→ **Required action**: Put the text read from these pages into a JSON list of strings, one string per line, leaving out blank lines. Leave the pictures out of the answer.
-- Opening Marker --
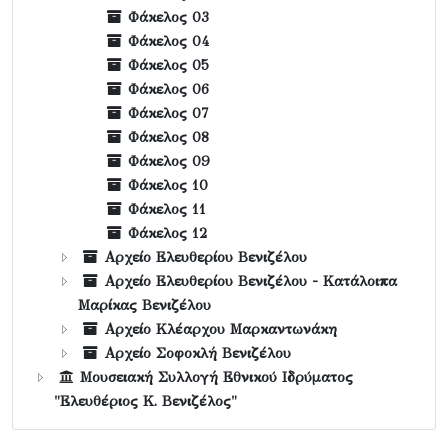
Φάκελος 03
Φάκελος 04
Φάκελος 05
Φάκελος 06
Φάκελος 07
Φάκελος 08
Φάκελος 09
Φάκελος 10
Φάκελος 11
Φάκελος 12
Αρχείο Ελευθερίου Βενιζέλου
Αρχείο Ελευθερίου Βενιζέλου - Κατάλοιπα
Μαρίκας Βενιζέλου
Αρχείο Κλέαρχου Μαρκαντωνάκη
Αρχείο Σοφοκλή Βενιζέλου
Μουσειακή Συλλογή Εθνικού Ιδρύματος
"Ελευθέριος Κ. Βενιζέλος"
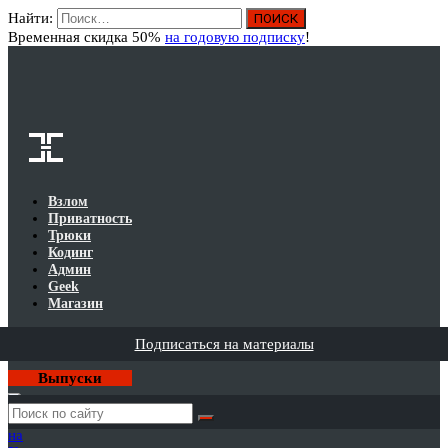
Найти:
Вход
Временная скидка 50%
на годовую подписку
!
Взлом
Приватность
Трюки
Кодинг
Админ
Geek
Магазин
Подписаться на материалы
Выпуски
Годовая
подписка
на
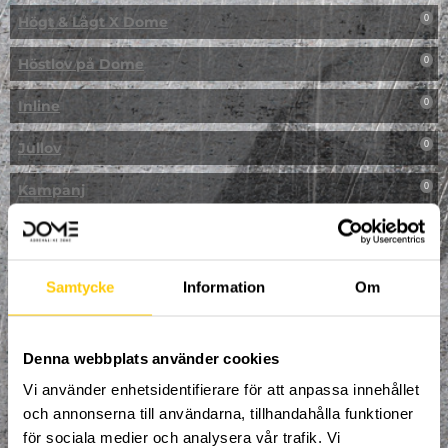
Högt & Lågt X Dome
0
Höstlov på Dome
0
Inline
0
Jullov
0
Kampanj
0
Kickbike
0
Klassresa till Dome
0
Samtycke
Information
Om
Klättring
0
LAN
Denna webbplats använder cookies
0
Vi använder enhetsidentifierare för att anpassa innehållet
Multisport
1
och annonserna till användarna, tillhandahålla funktioner
för sociala medier och analysera vår trafik. Vi
Mässa
0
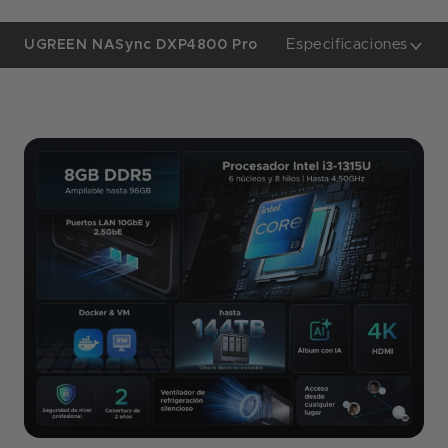
Especificaciones
UGREEN NASync DXP4800 Pro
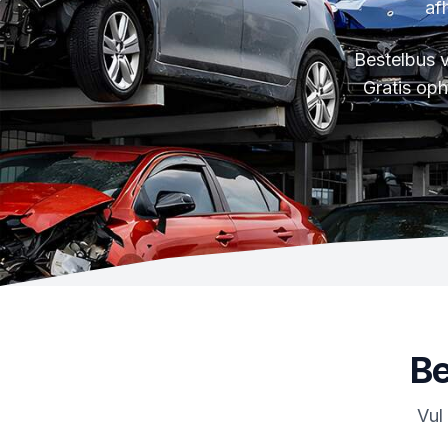
af
Bestelbus 
Gratis oph
Be
Vul 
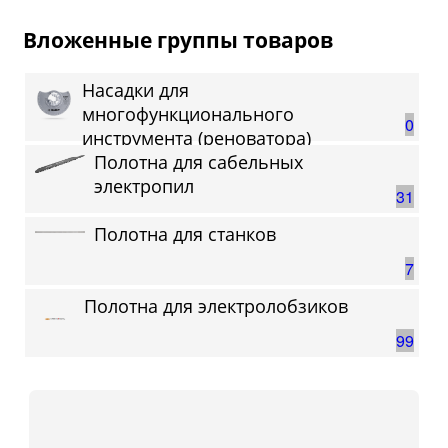
Вложенные группы товаров
Насадки для
многофункционального
0
инструмента (реноватора)
Полотна для сабельных
электропил
31
Полотна для станков
7
Полотна для электролобзиков
99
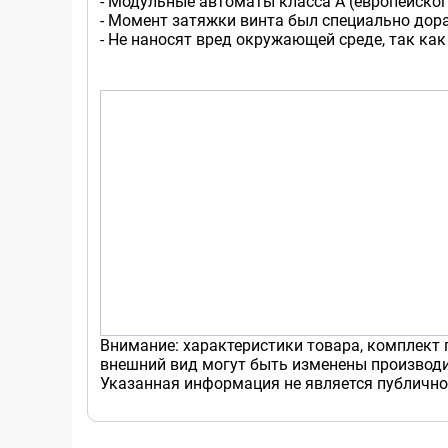
- Модульные автоматы класса А (европейског
- Момент затяжки винта был специально дор
- Не наносят вред окружающей среде, так как
Внимание: характеристики товара, комплект 
внешний вид могут быть изменены производи
Указанная информация не является публично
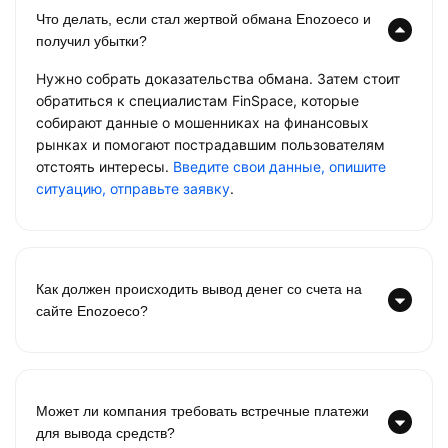
Что делать, если стал жертвой обмана Enozoeco и
получил убытки?
Нужно собрать доказательства обмана. Затем стоит
обратиться к специалистам FinSpace, которые
собирают данные о мошенниках на финансовых
рынках и помогают пострадавшим пользователям
отстоять интересы.
Введите свои данные, опишите
ситуацию, отправьте заявку
.
Как должен происходить вывод денег со счета на
сайте Enozoeco?
Может ли компания требовать встречные платежи
для вывода средств?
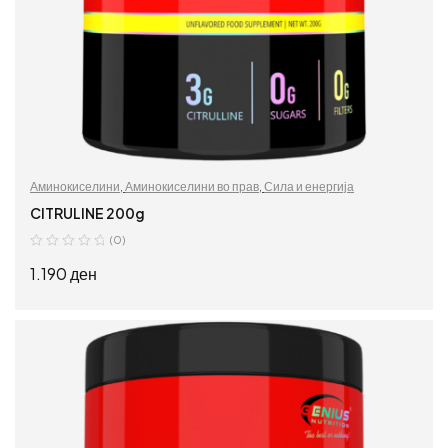
Аминокиселини
,
Аминокиселини во прав
,
Сила и енергија
CITRULINE 200g
(0)
1.190
ден
ДОДАЈ ВО КОШНИЦА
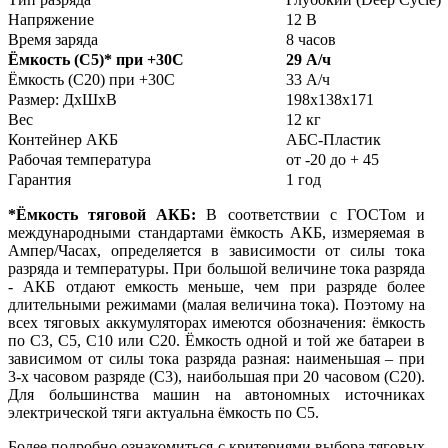
Напряжение
12 В
Время заряда
8 часов
Ёмкость (С5)
*
при +30С
29 А/ч
Ёмкость (С20) при +30С
33 А/ч
Размер: ДхШхВ
198х138х171
Вес
12 кг
Контейнер АКБ
АБС-Пластик
Рабочая температура
от -20 до + 45
Гарантия
1 год
*Ёмкость тяговой АКБ:
В соответствии с ГОСТом и
международными стандартами ёмкость АКБ, измеряемая в
Ампер/Часах, определяется в зависимости от силы тока
разряда и температуры. При большой величине тока разряда
- АКБ отдают емкость меньше, чем при разряде более
длительными режимами (малая величина тока). Поэтому на
всех тяговых аккумуляторах имеются обозначения: ёмкость
по С3, С5, С10 или С20. Ёмкость одной и той же батареи в
зависимом от силы тока разряда разная: наименьшая – при
3-х часовом разряде (С3), наибольшая при 20 часовом (С20).
Для большинства машин на автономных источниках
электрической тяги актуальна ёмкость по С5.
Более подробно ознакомиться с критериями выбора тяговых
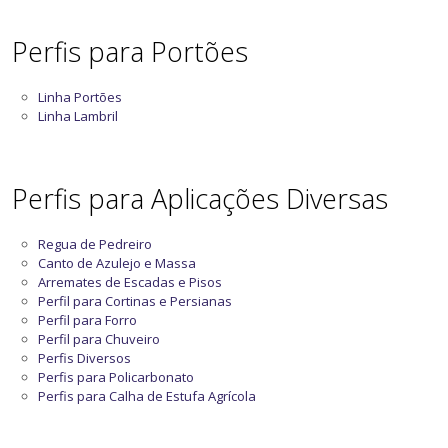
Perfis para Portões
Linha Portões
Linha Lambril
Perfis para Aplicações Diversas
Regua de Pedreiro
Canto de Azulejo e Massa
Arremates de Escadas e Pisos
Perfil para Cortinas e Persianas
Perfil para Forro
Perfil para Chuveiro
Perfis Diversos
Perfis para Policarbonato
Perfis para Calha de Estufa Agrícola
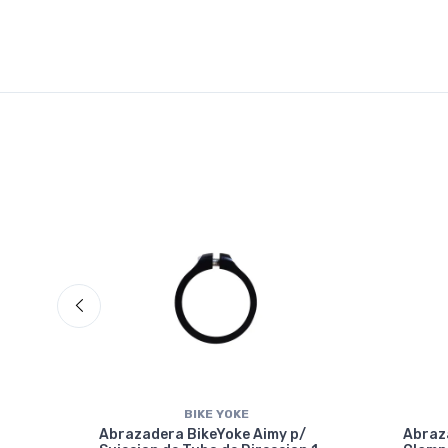
BIKE YOKE
Abrazadera BikeYoke Aimy p/
Abraza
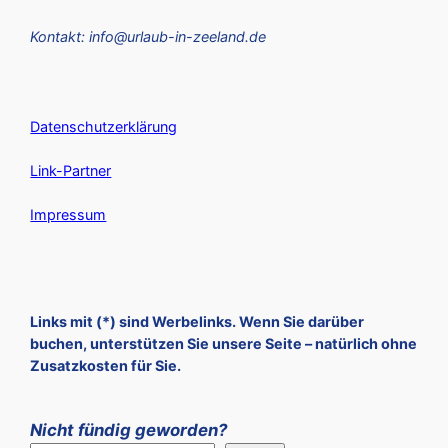
Kontakt: info@urlaub-in-zeeland.de
Datenschutzerklärung
Link-Partner
Impressum
Links mit (*) sind Werbelinks. Wenn Sie darüber
buchen, unterstützen Sie unsere Seite – natürlich ohne
Zusatzkosten für Sie.
Nicht fündig geworden?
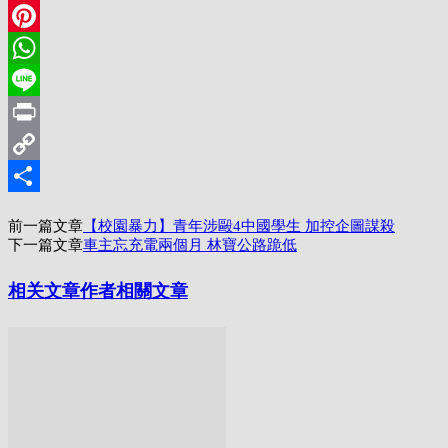
LinkedIn
Pinterest
WhatsApp
Line
Print
Copy
Link
分
前一篇文章
【校園暴力】青年涉毆4中國學生 加控企圖謀殺
享
下一篇文章
車主忘充電兩個月 林寶公路跪低
相关文章
作者相關文章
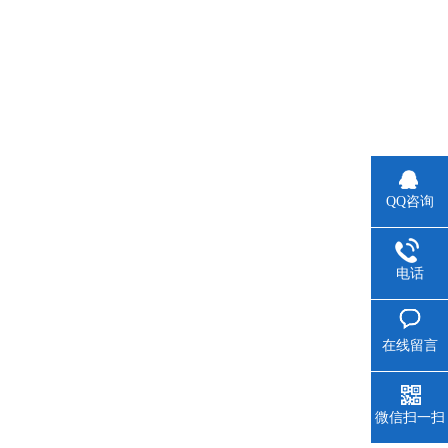
QQ咨询
电话
在线留言
微信扫一扫
。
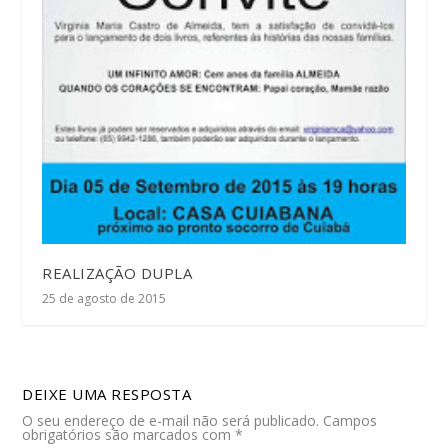
REALIZAÇÃO DUPLA
25 de agosto de 2015
DEIXE UMA RESPOSTA
O seu endereço de e-mail não será publicado.
Campos
obrigatórios são marcados com
*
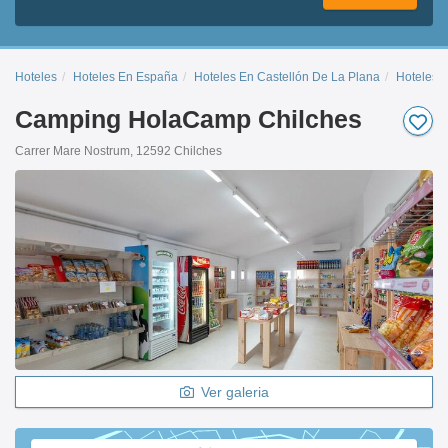
Hoteles
Hoteles En España
Hoteles En Castellón De La Plana
Hoteles 
Camping HolaCamp Chilches
Carrer Mare Nostrum, 12592 Chilches
Ver galeria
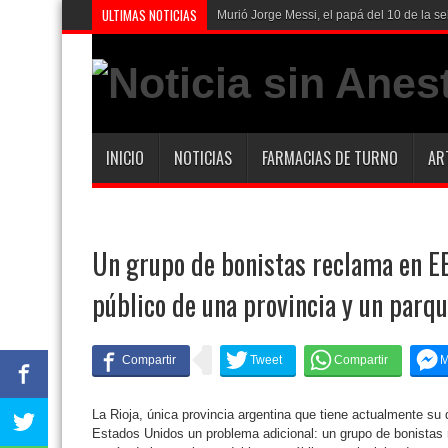
ULTIMAS NOTICIAS
Murió Jorge Messi, el papá del 10 de la se
INICIO
NOTICIAS
FARMACIAS DE TURNO
AR
Un grupo de bonistas reclama en E
público de una provincia y un parqu
La Rioja, única provincia argentina que tiene actualmente su 
Estados Unidos un problema adicional: un grupo de bonistas 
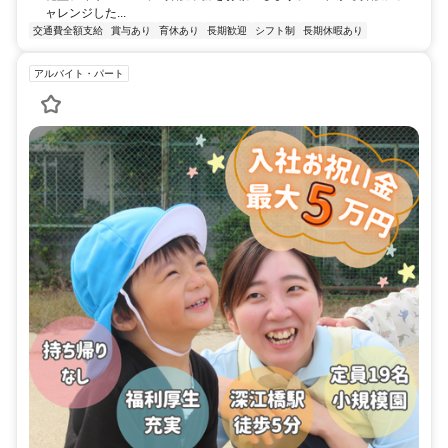
ャレンジした...
交通費全額支給
賞与あり
育休あり
長期歓迎
シフト制
長期休暇あり
アルバイト・パート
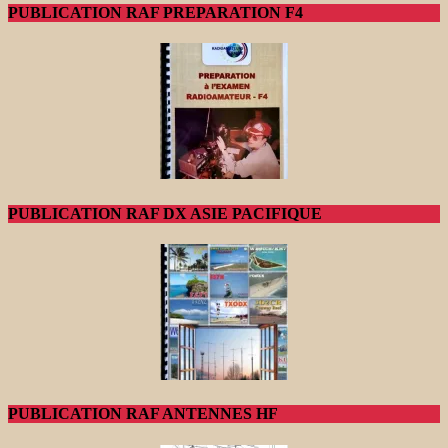
PUBLICATION RAF PREPARATION F4
PUBLICATION RAF DX ASIE PACIFIQUE
PUBLICATION RAF ANTENNES HF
-- Closing Marker --
→ **Response to this task**:
[
  "Φάκελος 03",
  "Φάκελος 04",
  "Φάκελος 05",
  "Φάκελος 06",
  "Φάκελος 07",
  "Φάκελος 08",
  "Φάκελος 09",
  "Φάκελος 10",
  "Φάκελος 11",
  "Φάκελος 12",
  "Αρχείο Ελευθερίου Βενιζέλου",
  "Αρχείο Ελευθερίου Βενιζέλου - Κατάλοιπα",
  "Μαρίκας Βενιζέλου",
  "Αρχείο Κλέαρχου Μαρκαντωνάκη",
  "Αρχείο Σοφοκλή Βενιζέλου",
  "Μουσειακή Συλλογή Εθνικού Ιδρύματος",
  "\"Ελευθέριος Κ. Βενιζέλος\"",
  "Найти:",
  "Вход",
  "Временная скидка 50%",
  "на годовую подписку",
  "!",
  "Взлом",
  "Приватность",
  "Трюки",
  "Кодинг",
  "Админ",
  "Geek",
  "Магазин",
  "Подписаться на материалы",
  "Выпуски",
  "Годовая",
  "подписка",
  "на",
  "Högt & Lågt X Dome",
  "0",
  "Höstlov på Dome",
  "0",
  "Inline",
  "0",
  "Jullov",
  "0",
  "Kampanj",
  "0",
  "Kickbike",
  "0",
  "Klassresa till Dome",
  "0",
  "Samtycke",
  "Information",
  "Om",
  "Klättring",
  "0",
  "LAN",
  "Denna webbplats använder cookies",
  "0",
  "Vi använder enhetsidentifierare för att anpassa innehållet",
  "Multisport",
  "1",
  "och annonserna till användarna, tillhandahålla funktioner",
  "för sociala medier och analysera vår trafik. Vi",
  "Mässa",
  "0",
  "Especificaciones",
  "UGREEN NASync DXP4800 Pro",
  "af",
  "Bestelbus ",
  "Gratis oph",
  "Be",
  "Vul ",
  "Вложенные группы товаров",
  "Насадки для",
  "многофункционального",
  "0",
  "инструмента (реноватора)",
  "Полотна для сабельных",
  "электропил",
  "31",
  "Полотна для станков",
  "7",
  "Полотна для электролобзиков",
  "99",
  "- Модульные автоматы класса А (европейског",
  "- Момент затяжки винта был специально дор",
  "- Не наносят вред окружающей среде, так как",
  "Внимание: характеристики товара, комплект ",
  "внешний вид могут быть изменены производи",
  "Указанная информация не является публично",
  "Что делать, если стал жертвой обмана Enozoeco и",
  "получил убытки?",
  "Нужно собрать доказательства обмана. Затем стоит",
  "обратиться к специалистам FinSpace, которые",
  "собирают данные о мошенниках на финансовых",
  "рынках и помогают пострадавшим пользователям",
  "отстоять интересы.",
  "Введите свои данные, опишите",
  "ситуацию, отправьте заявку",
  ".",
  "Как должен происходить вывод денег со счета на",
  "сайте Enozoeco?",
  "Может ли компания требовать встречные платежи",
  "для вывода средств?",
  "Аминокиселини",
  ",",
  "Аминокиселини во прав",
  ",",
  "Сила и енергија",
  "CITRULINE 200g",
  "(0)",
  "1.190",
  "ден",
  "ДОДАЈ ВО КОШНИЦА",
  "Напряжение",
  "12 В",
  "Время заряда",
  "8 часов",
  "Ёмкость (С5)",
  "*",
  "при +30С",
  "29 А/ч",
  "Ёмкость (С20) при +30С",
  "33 А/ч",
  "Размер: ДхШхВ",
  "198х138х171",
  "Вес",
  "12 кг",
  "Контейнер АКБ",
  "АБС-Пластик",
  "Рабочая температура",
  "от -20 до + 45",
  "Гарантия",
  "1 год",
  "*Ёмкость тяговой АКБ:",
  "В соответствии с ГОСТом и",
  "международными стандартами ёмкость АКБ, измеряемая в",
  "Ампер/Часах, определяется в зависимости от силы тока",
  "разряда и температуры. При большой величине тока разряда",
  "- АКБ отдают емкость меньше, чем при разряде более",
  "длительными режимами (малая величина тока). Поэтому на",
  "всех тяговых аккумуляторах имеются обозначения: ёмкость",
  "по С3, С5, С10 или С20. Ёмкость одной и той же батареи в",
  "зависимом от силы тока разряда разная: наименьшая – при",
  "3-х часовом разряде (С3), наибольшая при 20 часовом (С20).",
  "Для большинства машин на автономных источниках",
  "электрической тяги актуальна ёмкость по С5.",
  "Более подробно ознакомиться с критериями выбора тяговых",
  "Perfis para Portões",
  "Linha Portões",
  "Linha Lambril",
  "Perfis para Aplicações Diversas",
  "Regua de Pedreiro",
  "Canto de Azulejo e Massa",
  "Arremates de Escadas e Pisos",
  "Perfil para Cortinas e Persianas",
  "Perfil para Forro",
  "Perfil para Chuveiro",
  "Perfis Diversos",
  "Perfis para Policarbonato",
  "Perfis para Calha de Estufa Agrícola",
  "BIKE YOKE",
  "Abrazadera BikeYoke Aimy p/",
  "Abraza",
  "Kontakt: info@urlaub-in-zeeland.de",
  "Datenschutzerklärung",
  "Link-Partner",
  "Impressum",
  "Links mit (*) sind Werbelinks. Wenn Sie darüber",
  "buchen, unterstützen Sie unsere Seite – natürlich ohne",
  "Zusatzkosten für Sie.",
  "Nicht fündig geworden?",
  "LinkedIn",
  "Pinterest",
  "WhatsApp",
  "Line",
  "Print",
  "Copy",
  "Link",
  "分",
  "前一篇文章",
  "【校園暴力】青年涉毆4中國學生 加控企圖謀殺",
  "享",
  "下一篇文章",
  "車主忘充電兩個月 林寶公路跪低",
  "相关文章",
  "作者相關文章",
  "QQ咨询",
  "电话",
  "在线留言",
  "微信扫一扫",
  "。",
  "REALIZAÇÃO DUPLA",
  "25 de agosto de 2015",
  "DEIXE UMA RESPOSTA",
  "O seu endereço de e-mail não será publicado.",
  "Campos",
  "obrigatórios são marcados com",
  "*",
  "Hoteles",
  "Hoteles En España",
  "Hoteles En Castellón De La Plana",
  "Hoteles ",
  "Camping HolaCamp Chilches",
  "Carrer Mare Nostrum, 12592 Chilches",
  "Ver galeria",
  "ULTIMAS NOTICIAS",
  "Murió Jorge Messi, el papá del 10 de la se",
  "INICIO",
  "NOTICIAS",
  "FARMACIAS DE TURNO",
  "AR",
  "Un grupo de bonistas reclama en E",
  "público de una provincia y un parqu",
  "La Rioja, única provincia argentina que tiene actualmente su ",
  "Estados Unidos un problema adicional: un grupo de bonistas ",
  "ャレンジした...",
  "交通費全額支給",
  "賞与あり",
  "育休あり",
  "長期歓迎",
  "シフト制",
  "長期休暇あり",
  "アルバイト・パート",
  "PUBLICATION RAF PREPARATION F4",
  "PUBLICATION RAF DX ASIE PACIFIQUE",
  "PUBLICATION RAF ANTENNES HF"
]